Captain Jason Husby with the South Dakota Highway Patrol says they describe Labor Day, the Fourth of July, and Memorial Day as “the big three.” There was a reason you may have noticed an increased South Dakota Highway Patrol presence Friday.
“Today was the main day for all uniformed troopers to be on the road,” Husby said. “That was a directive we put out with the agency, that hey, our staff that’s normally maybe in training division or like myself mostly in the office a lot of the times, we put it out today because we’re really trying to set the tone for the weekend, and really be visible out there, and just grab the motorists’ attention.”
If you’re hitting the road on such a high-volume travel weekend, there are a few things to keep in mind.

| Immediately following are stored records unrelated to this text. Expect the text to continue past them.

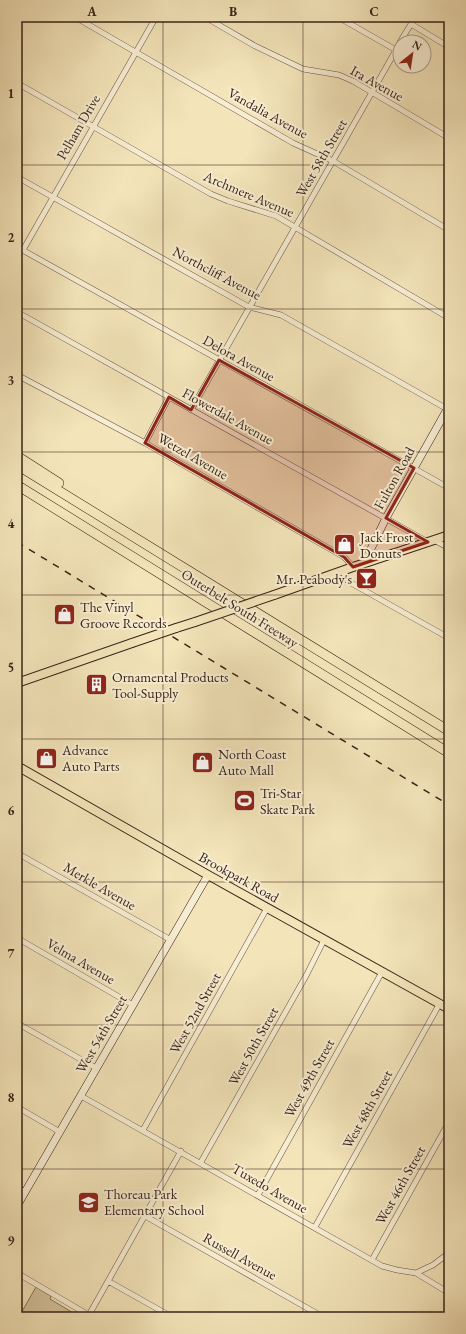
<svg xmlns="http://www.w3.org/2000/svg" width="466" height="1334" font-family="'EB Garamond',serif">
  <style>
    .green { fill: #d4c39e; stroke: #87735c }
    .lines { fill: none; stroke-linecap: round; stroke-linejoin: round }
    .street-casing { stroke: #685341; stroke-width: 6 }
    .secondary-casing { stroke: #3a2319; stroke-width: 8 }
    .primary-casing { stroke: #3a2319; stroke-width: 10 }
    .highway-casing { stroke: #3a2319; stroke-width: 10 }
    .street { stroke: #f7edd2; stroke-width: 5 }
    .secondary { stroke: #f7edd2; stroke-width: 7 }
    .primary { stroke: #f3e4b9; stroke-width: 8 }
    .highway { stroke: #f3e4b9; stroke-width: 9 }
    .rail { stroke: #3a2319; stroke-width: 1.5; stroke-dasharray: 7 7; stroke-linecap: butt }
    .primary-bridge-casing { stroke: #3a2319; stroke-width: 10; stroke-linecap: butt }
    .primary-bridge { stroke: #f3e4b9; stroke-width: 8 }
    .marked { fill: #8f2418; fill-opacity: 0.2; stroke: #8f2418; stroke-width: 3; stroke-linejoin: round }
    .grid { fill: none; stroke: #3a2319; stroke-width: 1; stroke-opacity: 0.55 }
    .labels { text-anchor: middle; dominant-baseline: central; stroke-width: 4; stroke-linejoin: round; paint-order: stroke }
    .street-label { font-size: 14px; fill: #3a2319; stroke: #f7edd2 }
    .poi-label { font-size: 14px; fill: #3a2319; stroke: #f7edd2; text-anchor: start }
    .neatline { fill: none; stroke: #3a2319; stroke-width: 1.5 }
    .grid-label { font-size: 13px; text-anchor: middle; font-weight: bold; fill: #3a2319 }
  </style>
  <rect width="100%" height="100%" fill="#f3e4b9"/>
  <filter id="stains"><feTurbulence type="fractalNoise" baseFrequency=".005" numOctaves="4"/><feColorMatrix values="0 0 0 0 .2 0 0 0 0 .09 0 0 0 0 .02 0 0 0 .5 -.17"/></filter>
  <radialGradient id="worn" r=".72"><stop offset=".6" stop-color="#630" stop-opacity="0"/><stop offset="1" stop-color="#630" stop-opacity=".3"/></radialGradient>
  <path class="green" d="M36 1287 51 1296 50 1299 80 1317H17V1314L20 1315Z"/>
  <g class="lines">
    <defs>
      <path id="street" d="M75 17 293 143 333 161 449 230
        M205 17 255 46 303 69 339 75 353 81 449 138
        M338 17 396 50
        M400 42 411 24 449 47
        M17 83 211 194 228 201 276 216 449 318
        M17 177 249 307 281 315 449 410
        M17 247 449 488
        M23 250 156 17
        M17 312 428 542
        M17 375 145 443 344 557 353 567
        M191 410 400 43
        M145 443 169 397
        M434 540 449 548
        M342 570 347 580 351 583 449 638
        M17 853 171 940
        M17 938 133 1005
        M17 1023 96 1068
        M81 1096 382 1266 397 1270 416 1273 449 1293
        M17 1107 60 1132
        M143 1130 267 908
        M201 1162 307 974 324 940
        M17 1188 25 1192
        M258 1195 382 972
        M145 1216 323 1317
        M315 1227 440 1003
        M372 1260 449 1122
        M17 1273 92 1317
        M416 1273 433 1265 449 1253
        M108 1281 172 1317
        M89 1315 181 1151"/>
      <path id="secondary" d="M364 563 386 518 449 406
        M17 1206 208 875"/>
      <path id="primary" d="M274 595 353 567 449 535
        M176 628 195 622
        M17 683 132 643
        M17 766 208 875 449 1009"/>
      <path id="highway" d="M17 456 59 483
        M17 465 449 731
        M17 485 449 753"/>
    </defs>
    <use href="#street" class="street-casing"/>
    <use href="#secondary" class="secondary-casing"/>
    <use href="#primary" class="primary-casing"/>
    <use href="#highway" class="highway-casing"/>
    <use href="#street" class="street"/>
    <use href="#secondary" class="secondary"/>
    <use href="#primary" class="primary"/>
    <use href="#highway" class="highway"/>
    <path class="rail" d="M17 542 449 805"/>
    <defs>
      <path id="primary-bridge" d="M195 622 274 595
        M132 643 176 628"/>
    </defs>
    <use href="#primary-bridge" class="primary-bridge-casing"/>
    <use href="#primary-bridge" class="primary-bridge"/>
  </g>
  <path class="marked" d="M219 360 414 468 386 518 428 542 353 567 344 557 145 443 169 397 191 410Z"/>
  <path class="grid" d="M163 17V1317M303 17V1317M17 165H449M17 309H449M17 452H449M17 595H449M17 739H449M17 882H449M17 1025H449M17 1169H449"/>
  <defs>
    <symbol id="shop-square" viewBox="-11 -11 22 22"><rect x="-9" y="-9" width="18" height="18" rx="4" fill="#8f2418" stroke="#f7edd2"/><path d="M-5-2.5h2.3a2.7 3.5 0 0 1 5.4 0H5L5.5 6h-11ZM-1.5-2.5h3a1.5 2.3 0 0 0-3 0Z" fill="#fff"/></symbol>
    <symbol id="bar-square" viewBox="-11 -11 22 22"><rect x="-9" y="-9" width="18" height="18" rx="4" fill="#8f2418" stroke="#f7edd2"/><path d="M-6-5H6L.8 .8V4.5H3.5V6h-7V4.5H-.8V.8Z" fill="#fff"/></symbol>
    <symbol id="building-square" viewBox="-11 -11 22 22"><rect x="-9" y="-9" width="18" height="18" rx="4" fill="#8f2418" stroke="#f7edd2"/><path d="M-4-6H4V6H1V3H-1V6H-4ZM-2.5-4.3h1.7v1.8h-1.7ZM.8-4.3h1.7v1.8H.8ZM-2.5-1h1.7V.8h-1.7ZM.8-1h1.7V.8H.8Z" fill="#fff"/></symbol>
    <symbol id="stadium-square" viewBox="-11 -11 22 22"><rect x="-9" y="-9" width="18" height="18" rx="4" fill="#8f2418" stroke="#f7edd2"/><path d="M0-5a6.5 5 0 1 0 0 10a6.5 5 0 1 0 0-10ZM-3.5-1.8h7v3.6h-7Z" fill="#fff"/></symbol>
    <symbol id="school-square" viewBox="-11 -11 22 22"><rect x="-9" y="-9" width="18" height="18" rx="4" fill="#8f2418" stroke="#f7edd2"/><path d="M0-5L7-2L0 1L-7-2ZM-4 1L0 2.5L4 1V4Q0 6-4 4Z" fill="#fff"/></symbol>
  </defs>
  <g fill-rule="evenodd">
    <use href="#shop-square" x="332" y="532" width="25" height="25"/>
    <use href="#bar-square" x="354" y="566" width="25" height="25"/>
    <use href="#shop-square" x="52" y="602" width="25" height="25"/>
    <use href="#building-square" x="84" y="672" width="25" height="25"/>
    <use href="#shop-square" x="34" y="746" width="25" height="25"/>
    <use href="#shop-square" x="190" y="750" width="25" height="25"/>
    <use href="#stadium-square" x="232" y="788" width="25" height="25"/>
    <use href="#school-square" x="76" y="1190" width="25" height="25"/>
  </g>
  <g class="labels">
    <g class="street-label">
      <text transform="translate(377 83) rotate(29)">Ira Avenue</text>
      <text transform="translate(268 113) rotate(29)">Vandalia Avenue</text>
      <text transform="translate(78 127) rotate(-60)">Pelham Drive</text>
      <text transform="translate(321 158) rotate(-60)">West 58th Street</text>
      <text transform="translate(249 194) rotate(23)">Archmere Avenue</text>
      <text transform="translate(217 273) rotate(28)">Northcliff Avenue</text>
      <text transform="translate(239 358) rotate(29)">Delora Avenue</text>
      <text transform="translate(228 416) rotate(29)">Flowerdale Avenue</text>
      <text transform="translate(193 456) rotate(30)">Wetzel Avenue</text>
      <text transform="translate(394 478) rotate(-61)">Fulton Road</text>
      <text transform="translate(240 608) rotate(32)">Outerbelt South Freeway</text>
      <text transform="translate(239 877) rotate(29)">Brookpark Road</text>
      <text transform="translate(100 886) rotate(30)">Merkle Avenue</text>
      <text transform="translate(81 961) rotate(30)">Velma Avenue</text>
      <text transform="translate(195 1013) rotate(-61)">West 52nd Street</text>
      <text transform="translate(101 1034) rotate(-60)">West 54th Street</text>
      <text transform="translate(253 1046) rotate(-61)">West 50th Street</text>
      <text transform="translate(309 1078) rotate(-61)">West 49th Street</text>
      <text transform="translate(367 1109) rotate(-61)">West 48th Street</text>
      <text transform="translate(400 1185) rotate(-61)">West 46th Street</text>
      <text transform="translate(270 1188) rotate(30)">Tuxedo Avenue</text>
      <text transform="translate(240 1256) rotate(29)">Russell Avenue</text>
    </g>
    <g class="poi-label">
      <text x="360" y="537">Jack Frost<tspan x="360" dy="16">Donuts</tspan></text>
      <text x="352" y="579" text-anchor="end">Mr. Peabody's</text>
      <text x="80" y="607">The Vinyl<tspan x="80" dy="16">Groove Records</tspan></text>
      <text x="112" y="677">Ornamental Products<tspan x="112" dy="16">Tool-Supply</tspan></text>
      <text x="62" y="750">Advance<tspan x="62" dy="16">Auto Parts</tspan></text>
      <text x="218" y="754">North Coast<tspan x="218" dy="16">Auto Mall</tspan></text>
      <text x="260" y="793">Tri-Star<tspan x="260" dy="16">Skate Park</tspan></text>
      <text x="104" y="1194">Thoreau Park<tspan x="104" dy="16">Elementary School</tspan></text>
    </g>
  </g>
  <rect width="466" height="1334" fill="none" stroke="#f3e4b9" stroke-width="44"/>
  <g transform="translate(412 54) rotate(30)"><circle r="19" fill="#f7edd2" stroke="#ab9c88"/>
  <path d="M0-3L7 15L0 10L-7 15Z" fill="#8f2418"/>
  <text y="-6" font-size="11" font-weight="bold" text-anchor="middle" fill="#3a2319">N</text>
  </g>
  <rect x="22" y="22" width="422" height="1290" class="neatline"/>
  <g class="grid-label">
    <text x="92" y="16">A</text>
    <text x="233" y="16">B</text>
    <text x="374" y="16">C</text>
    <text x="11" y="98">1</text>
    <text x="11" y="242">2</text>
    <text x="11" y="385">3</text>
    <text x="11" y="528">4</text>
    <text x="11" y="672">5</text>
    <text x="11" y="815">6</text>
    <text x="11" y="958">7</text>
    <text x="11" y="1102">8</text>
    <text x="11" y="1245">9</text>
  </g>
  <rect width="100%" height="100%" filter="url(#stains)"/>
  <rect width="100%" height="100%" fill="url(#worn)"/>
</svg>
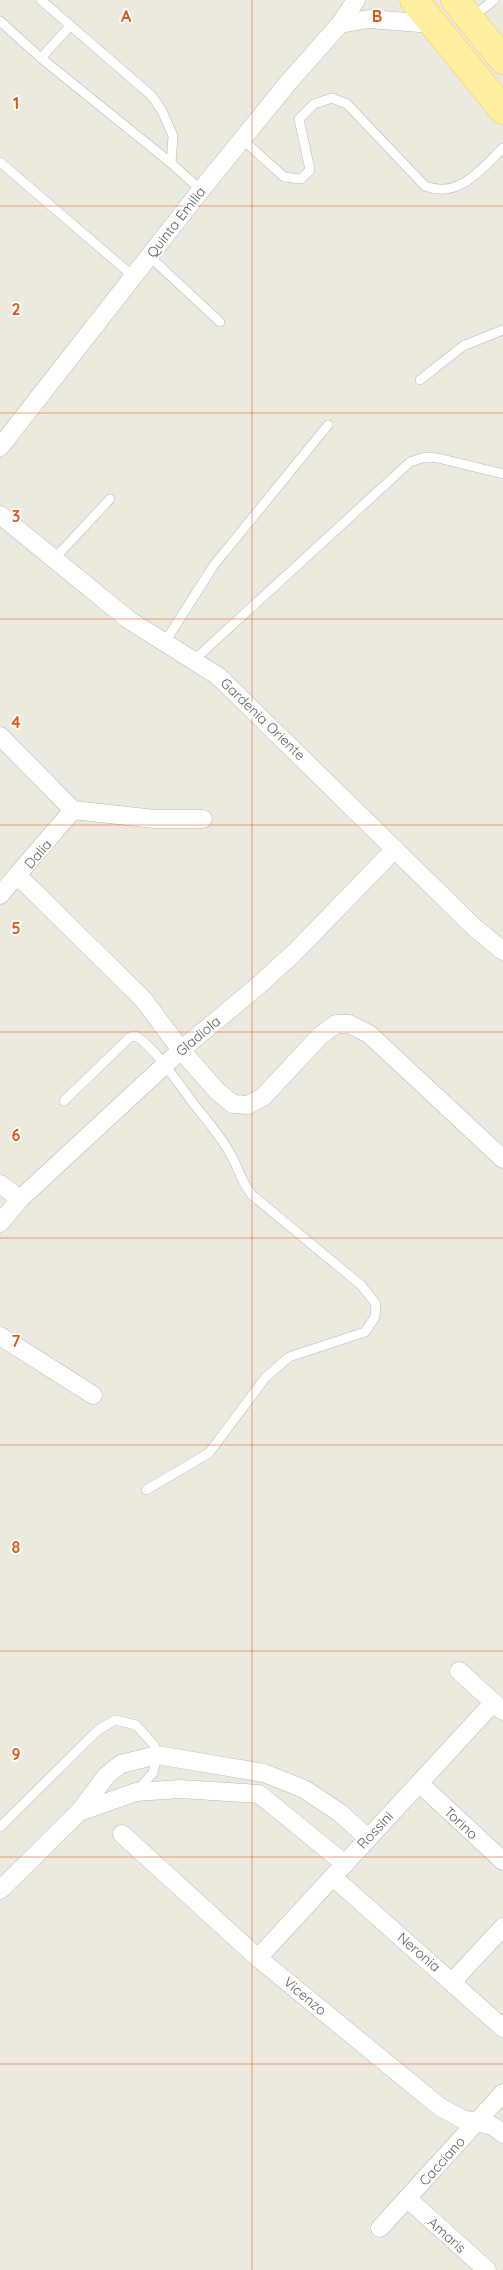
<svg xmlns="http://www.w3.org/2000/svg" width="503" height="2270" font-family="Quicksand,sans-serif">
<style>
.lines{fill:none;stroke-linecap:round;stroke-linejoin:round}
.service-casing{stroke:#b5b8bd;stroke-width:10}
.minor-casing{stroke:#b5b8bd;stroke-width:19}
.primary-casing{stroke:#f7c84d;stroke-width:29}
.service{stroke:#fff;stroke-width:9}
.minor{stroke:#fff;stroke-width:18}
.primary{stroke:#fff0a1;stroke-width:28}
.grid{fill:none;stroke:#e15910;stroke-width:1;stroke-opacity:0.55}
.labels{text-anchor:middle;stroke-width:4;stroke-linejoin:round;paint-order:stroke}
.street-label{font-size:14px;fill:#585c61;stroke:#fff}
.grid-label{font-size:16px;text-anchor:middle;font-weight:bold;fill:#e15910;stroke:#fff;stroke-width:4;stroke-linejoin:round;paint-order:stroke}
</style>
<rect width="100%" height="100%" fill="#ece9df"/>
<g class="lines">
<defs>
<g id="service">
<path d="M 41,0 L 152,96 L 162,111 L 173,136 L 171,163 L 201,190"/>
<path d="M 473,17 L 494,0"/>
<path d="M 0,21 L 41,58"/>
<path d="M 69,27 L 41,58 L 171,163"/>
<path d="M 242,139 L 284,177 L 301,179 L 310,170 L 299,119 L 314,104 L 332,98 L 347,104 L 425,186 C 459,199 480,170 503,148"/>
<path d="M 0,162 L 133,276"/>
<path d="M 149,256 L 220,322"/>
<path d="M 420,380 L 463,346 L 503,330"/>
<path d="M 54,559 L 110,499"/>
<path d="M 165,642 L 214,565 L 328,425"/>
<path d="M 193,661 L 410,462 L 425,457 L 438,458 L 503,474"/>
<path d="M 64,1101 L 130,1037 L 136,1036 C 159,1052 176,1081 193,1103 C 206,1119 221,1136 231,1155 C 239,1169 241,1182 252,1195 L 361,1285 L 376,1304 L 375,1317 L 365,1332 L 289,1357 L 265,1378 L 209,1453 L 146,1490"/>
<path d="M 0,1827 L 98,1730 L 115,1720 L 136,1725 L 154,1745 L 157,1755 L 153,1773 L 136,1791"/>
</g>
<g id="minor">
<path d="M 340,24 L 369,19 L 433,24"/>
<path d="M 0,447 L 201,190 L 287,84 L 340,24 L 356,0"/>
<path d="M 0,515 L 129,620 L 218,676 L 475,928 L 503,951"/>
<path d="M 0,736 L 73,810"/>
<path d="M 73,810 L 155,819 L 203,819"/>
<path d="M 18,876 L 143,999 L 181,1050 L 217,1091 L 233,1104 L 248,1105 L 263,1097 L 320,1036 L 336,1024 L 349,1024 L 369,1034 L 503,1159"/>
<path d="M 0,895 L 73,810"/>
<path d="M 0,1184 L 20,1199"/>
<path d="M 0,1223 L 20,1199 L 181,1050 L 259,985 L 295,952 L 395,849"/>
<path d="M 0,1336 L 93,1395"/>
<path d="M 459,1671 L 503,1711"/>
<path d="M 419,1783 L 503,1861"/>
<path d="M 79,1812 L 136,1792 L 180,1789 L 259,1794 L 345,1864"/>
<path d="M 122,1834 L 258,1958 L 440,2107 L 462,2119 L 493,2126 L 503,2134"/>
<path d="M 333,1877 L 503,2028"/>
<path d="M 0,1890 L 79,1812 L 107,1775 L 121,1764 L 157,1755 L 264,1773 L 304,1789 L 340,1813 L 368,1838"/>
<path d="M 258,1958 L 493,1703"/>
<path d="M 453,1981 L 503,1927"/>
<path d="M 408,2199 L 487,2270"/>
<path d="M 380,2228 L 503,2093"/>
</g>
<g id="primary">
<path d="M 414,0 L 503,110"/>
<path d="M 455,0 L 503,60"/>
</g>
</defs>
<!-- service casing -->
<use href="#service" class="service-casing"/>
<!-- minor casing -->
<use href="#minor" class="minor-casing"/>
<!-- primary casing -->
<use href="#primary" class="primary-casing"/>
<!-- service -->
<use href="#service" class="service"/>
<!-- minor -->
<use href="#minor" class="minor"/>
<!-- primary -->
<use href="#primary" class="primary"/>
</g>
<!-- grid -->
<path class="grid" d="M 252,0 L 252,2270M 0,206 L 503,206M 0,413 L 503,413M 0,619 L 503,619M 0,825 L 503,825M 0,1032 L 503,1032M 0,1238 L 503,1238M 0,1445 L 503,1445M 0,1651 L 503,1651M 0,1857 L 503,1857M 0,2064 L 503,2064"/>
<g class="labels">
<!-- street labels -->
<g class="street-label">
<text transform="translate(176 222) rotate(-52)" y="5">Quinta Emilia</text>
<text transform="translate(263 719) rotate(44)" y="5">Gardenia Oriente</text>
<text transform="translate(38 854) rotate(-49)" y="5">Dalia</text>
<text transform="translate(198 1036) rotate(-40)" y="5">Gladiola</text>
<text transform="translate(461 1823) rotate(43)" y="5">Torino</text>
<text transform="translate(375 1830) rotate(-47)" y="5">Rossini</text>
<text transform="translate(419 1952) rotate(41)" y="5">Neronia</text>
<text transform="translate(305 1996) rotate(40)" y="5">Vicenzo</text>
<text transform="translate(442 2161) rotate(-48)" y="5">Cacciano</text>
<text transform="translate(447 2235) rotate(42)" y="5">Amaris</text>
</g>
</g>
<g class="grid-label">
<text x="126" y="22">A</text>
<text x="377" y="22">B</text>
<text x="16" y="109">1</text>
<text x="16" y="315">2</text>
<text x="16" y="522">3</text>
<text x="16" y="728">4</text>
<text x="16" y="934">5</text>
<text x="16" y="1141">6</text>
<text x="16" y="1347">7</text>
<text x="16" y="1553">8</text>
<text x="16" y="1760">9</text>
</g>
</svg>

For one, don’t forget that seatbelt.
“We also need you to drive alert, be aware that there’s going to be more traffic on the road today,” Husby said. “We’re used to driving around in moderate traffic in Sioux Falls or maybe heavy traffic, but even those rural areas in South Dakota are going to see a lot heavier traffic today. So pay attention. Drive courteous. Put your phone down.”
On Interstate 90 Friday, KELOLAND News caught up with a traveler on his way to the South Dakota State Fair in Huron.
“My wife and I, Meg, we’re both graduates, South Dakota State University, and we have a lot of friends that go to the fair, we’re in agriculture, and then our middle son is involved in showing cattle,” Brad Freking of Jackson, Minnesota said.
Friday the South Dakota Highway Patrol wasn’t just on the road, but also in the air.
“Today we did have the plane out working in the Pierre and the Huron area, and what the pilots are doing is they’re trying to support the troopers on the ground,” Husby said. “[They] may be watching a no-passing zone, or a bad intersection where we’ve had crashes, or they’re able to monitor speeds from the air with a stopwatch.”
Husby says “increased staffing” is planned for the whole weekend. South Dakota Department of Public Safety spokesman Tony Mangan tells KELOLAND News that the Highway Patrol’s plane will be in the air Saturday, too.